El ejemplo de la Balanza


Abril de 2006, en el marco del “ENCUENTRO NACIONAL  DE  LOS  GRUPOS  RENACER  DE  URUGUAY” realizado el 31 de mayo y 1º de abril del año 2006.


Finalmente, vamos a hacer el símil de la balanza, que lo hemos hecho en todos lados, ayer lo hicimos en Montevideo, en Renacer Congreso donde hablamos, porque nos parece muy útil para darnos cuenta de cuales son las opciones que tenemos por delante después de la partida de un hijo.

El hombre camina por la vida como una balanza con dos platillos; en un platillo, en la mano izquierda, están las cosas que el hombre recibe de la vida y en el otro platillo, en la mano derecha, están las cosas que el hombre devuelve a la vida.

Muchas veces las cosas que recibe el platillo de la izquierda, se tornan muy pesadas, particularmente, cuando muere un hijo, esto que hemos recibido de la vida se torna tan pesado que nos inclina a nosotros, nos da vuelta, nos tuerce y nos saca de balance, perdiendo el equilibrio.

--- Qué se pide ---
**A)** Enumere las acciones que, según el ejemplo de la balanza, produce en nosotros lo recibido de la vida cuando se vuelve muy pesado por la muerte de un hijo.
**B)** En el ejemplo de la balanza, ¿qué lleva el platillo de la mano derecha?

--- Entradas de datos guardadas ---

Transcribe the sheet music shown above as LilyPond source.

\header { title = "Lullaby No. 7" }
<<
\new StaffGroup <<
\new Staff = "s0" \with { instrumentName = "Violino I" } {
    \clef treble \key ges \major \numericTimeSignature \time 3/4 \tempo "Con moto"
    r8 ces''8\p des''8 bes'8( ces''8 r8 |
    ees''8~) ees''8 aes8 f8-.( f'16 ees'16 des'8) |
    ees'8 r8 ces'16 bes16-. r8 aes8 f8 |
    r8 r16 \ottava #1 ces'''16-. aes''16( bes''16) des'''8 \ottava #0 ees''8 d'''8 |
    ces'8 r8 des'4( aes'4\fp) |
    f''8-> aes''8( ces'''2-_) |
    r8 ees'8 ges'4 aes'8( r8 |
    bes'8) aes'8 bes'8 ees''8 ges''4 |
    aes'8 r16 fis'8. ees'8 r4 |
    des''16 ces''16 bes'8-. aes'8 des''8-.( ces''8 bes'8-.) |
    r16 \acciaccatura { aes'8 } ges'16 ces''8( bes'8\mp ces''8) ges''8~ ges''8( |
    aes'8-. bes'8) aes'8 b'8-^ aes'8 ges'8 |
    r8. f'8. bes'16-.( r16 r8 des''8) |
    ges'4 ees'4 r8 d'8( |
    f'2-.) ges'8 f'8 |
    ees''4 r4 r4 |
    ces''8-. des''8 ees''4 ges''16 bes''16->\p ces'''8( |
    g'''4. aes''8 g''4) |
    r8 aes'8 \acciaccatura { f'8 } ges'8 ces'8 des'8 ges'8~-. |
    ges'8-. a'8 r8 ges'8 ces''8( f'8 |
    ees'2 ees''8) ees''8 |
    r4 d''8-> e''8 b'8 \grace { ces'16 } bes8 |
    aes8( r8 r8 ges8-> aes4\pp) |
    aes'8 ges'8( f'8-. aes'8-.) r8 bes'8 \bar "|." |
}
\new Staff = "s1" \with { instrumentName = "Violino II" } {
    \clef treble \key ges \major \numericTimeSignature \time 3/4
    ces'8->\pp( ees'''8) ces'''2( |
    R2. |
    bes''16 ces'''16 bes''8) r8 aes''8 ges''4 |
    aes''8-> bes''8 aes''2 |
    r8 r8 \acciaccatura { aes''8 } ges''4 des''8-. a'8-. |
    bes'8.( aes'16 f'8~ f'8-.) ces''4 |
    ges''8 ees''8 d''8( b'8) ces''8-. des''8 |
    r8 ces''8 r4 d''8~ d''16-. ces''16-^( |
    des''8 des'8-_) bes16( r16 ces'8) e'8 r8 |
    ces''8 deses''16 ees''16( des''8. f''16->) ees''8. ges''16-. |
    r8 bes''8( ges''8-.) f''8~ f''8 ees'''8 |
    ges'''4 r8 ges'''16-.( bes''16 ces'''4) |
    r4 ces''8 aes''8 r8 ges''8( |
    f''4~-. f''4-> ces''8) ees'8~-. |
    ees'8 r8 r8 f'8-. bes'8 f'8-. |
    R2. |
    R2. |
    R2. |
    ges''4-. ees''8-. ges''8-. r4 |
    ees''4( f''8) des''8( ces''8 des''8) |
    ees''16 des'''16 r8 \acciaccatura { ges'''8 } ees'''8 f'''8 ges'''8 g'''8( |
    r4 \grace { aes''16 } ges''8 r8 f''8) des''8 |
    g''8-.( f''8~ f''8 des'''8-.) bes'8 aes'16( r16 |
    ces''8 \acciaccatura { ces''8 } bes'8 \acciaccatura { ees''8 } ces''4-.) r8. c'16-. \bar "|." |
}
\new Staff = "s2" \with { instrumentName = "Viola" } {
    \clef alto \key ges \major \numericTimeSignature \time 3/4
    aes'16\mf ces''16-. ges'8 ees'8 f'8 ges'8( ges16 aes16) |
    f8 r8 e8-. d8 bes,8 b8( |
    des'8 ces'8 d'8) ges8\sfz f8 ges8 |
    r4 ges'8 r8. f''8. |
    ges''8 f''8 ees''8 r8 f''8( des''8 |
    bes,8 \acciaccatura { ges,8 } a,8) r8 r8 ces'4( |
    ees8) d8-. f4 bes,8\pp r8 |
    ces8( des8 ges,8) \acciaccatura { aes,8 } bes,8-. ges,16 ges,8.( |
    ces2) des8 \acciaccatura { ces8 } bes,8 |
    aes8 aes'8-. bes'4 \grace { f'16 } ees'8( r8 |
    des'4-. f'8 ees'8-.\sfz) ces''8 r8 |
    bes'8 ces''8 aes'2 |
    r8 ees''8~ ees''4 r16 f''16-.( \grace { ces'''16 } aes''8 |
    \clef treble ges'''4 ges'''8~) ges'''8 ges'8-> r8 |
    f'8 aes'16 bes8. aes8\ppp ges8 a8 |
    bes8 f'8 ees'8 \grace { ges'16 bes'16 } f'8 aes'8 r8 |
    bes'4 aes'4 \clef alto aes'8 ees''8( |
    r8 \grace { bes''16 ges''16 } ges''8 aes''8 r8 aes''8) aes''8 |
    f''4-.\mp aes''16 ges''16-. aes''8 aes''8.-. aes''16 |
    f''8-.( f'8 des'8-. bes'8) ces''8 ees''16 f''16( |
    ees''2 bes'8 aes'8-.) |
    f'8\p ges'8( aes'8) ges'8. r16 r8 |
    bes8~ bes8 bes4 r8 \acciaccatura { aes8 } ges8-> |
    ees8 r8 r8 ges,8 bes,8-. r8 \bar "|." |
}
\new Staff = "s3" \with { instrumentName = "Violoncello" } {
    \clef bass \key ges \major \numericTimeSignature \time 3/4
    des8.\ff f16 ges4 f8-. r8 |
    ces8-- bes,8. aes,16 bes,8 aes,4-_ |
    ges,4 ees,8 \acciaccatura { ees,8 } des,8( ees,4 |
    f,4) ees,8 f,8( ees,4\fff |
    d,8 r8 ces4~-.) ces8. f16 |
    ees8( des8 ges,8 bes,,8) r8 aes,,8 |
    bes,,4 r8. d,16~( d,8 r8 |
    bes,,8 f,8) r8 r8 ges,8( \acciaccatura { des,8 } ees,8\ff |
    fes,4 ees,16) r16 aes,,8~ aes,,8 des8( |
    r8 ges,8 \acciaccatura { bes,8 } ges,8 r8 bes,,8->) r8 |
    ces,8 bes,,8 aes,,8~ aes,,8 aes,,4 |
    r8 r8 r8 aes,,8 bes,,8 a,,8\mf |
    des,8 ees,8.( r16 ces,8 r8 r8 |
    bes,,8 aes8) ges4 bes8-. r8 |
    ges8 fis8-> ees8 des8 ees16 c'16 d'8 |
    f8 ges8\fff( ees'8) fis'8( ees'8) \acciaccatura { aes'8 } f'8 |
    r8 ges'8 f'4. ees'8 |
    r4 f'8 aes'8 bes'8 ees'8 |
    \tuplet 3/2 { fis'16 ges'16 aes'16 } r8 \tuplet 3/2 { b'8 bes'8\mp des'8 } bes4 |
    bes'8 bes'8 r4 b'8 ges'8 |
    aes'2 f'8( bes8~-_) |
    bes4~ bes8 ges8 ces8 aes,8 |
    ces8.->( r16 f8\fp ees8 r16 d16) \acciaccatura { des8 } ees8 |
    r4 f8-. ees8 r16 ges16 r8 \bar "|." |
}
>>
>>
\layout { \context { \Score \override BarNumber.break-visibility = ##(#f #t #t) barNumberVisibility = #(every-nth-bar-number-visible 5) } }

--- Lista de respuestas ---
**A)** Nos inclina, nos da vuelta, nos tuerce y nos saca de balance.

**B)** Lleva las cosas que el hombre devuelve a la vida.